Work required » Count how many lines in the records below contain the string "Allemagne", treating uppercase and lowercase as different. Reply with the number alone.

The input »
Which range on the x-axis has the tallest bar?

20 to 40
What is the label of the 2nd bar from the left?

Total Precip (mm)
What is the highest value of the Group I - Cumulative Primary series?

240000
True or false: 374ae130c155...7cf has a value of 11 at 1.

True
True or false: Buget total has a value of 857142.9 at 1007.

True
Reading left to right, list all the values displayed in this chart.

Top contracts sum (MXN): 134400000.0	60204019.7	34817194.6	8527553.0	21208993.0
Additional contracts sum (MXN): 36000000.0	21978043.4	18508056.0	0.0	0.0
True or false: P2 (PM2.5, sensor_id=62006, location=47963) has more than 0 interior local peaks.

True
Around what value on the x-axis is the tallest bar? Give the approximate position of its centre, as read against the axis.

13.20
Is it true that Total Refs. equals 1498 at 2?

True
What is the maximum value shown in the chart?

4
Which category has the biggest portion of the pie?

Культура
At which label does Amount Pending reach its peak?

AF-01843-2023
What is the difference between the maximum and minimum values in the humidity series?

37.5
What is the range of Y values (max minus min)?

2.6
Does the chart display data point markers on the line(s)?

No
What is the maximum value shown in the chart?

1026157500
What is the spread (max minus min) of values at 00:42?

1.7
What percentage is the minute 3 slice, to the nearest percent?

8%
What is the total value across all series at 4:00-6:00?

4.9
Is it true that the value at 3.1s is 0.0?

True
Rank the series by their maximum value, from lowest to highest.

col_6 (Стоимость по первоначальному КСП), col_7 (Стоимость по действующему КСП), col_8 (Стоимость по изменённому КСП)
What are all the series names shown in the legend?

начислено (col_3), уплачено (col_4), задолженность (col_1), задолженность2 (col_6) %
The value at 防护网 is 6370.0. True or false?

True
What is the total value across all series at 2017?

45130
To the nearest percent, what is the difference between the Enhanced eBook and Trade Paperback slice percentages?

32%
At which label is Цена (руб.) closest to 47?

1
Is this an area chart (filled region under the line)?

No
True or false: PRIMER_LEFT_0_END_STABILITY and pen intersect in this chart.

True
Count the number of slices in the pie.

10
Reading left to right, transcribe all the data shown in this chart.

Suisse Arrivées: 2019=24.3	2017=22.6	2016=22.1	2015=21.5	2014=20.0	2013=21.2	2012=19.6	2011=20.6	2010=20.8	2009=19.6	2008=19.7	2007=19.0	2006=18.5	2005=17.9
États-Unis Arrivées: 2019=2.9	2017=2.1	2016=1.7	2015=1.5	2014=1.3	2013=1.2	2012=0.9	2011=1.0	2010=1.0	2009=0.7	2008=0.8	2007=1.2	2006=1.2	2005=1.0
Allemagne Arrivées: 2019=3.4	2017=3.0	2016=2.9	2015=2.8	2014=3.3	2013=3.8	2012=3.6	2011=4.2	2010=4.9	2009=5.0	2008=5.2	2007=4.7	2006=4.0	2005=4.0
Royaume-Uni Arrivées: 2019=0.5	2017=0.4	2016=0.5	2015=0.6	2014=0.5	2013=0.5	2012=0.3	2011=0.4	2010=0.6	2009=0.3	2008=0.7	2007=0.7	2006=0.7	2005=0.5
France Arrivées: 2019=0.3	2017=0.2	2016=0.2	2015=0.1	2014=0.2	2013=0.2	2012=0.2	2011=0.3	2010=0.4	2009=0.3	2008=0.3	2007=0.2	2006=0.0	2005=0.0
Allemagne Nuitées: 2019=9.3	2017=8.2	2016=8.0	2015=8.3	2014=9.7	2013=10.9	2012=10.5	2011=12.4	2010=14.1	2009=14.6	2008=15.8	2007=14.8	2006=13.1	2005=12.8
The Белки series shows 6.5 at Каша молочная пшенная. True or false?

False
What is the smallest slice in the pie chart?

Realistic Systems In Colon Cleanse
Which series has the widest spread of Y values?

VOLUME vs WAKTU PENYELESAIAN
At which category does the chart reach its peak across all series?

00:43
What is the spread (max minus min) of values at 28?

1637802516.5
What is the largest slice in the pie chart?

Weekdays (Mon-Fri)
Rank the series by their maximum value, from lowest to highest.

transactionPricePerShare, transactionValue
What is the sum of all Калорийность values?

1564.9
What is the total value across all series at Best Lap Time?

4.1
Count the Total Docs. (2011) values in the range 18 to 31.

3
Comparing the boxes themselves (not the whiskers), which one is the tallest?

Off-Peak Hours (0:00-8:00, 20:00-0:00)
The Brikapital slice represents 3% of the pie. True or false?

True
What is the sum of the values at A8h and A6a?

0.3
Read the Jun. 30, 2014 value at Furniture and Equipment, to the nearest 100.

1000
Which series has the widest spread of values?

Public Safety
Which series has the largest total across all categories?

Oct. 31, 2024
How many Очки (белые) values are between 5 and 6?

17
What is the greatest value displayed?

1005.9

Solution to this exercise » 2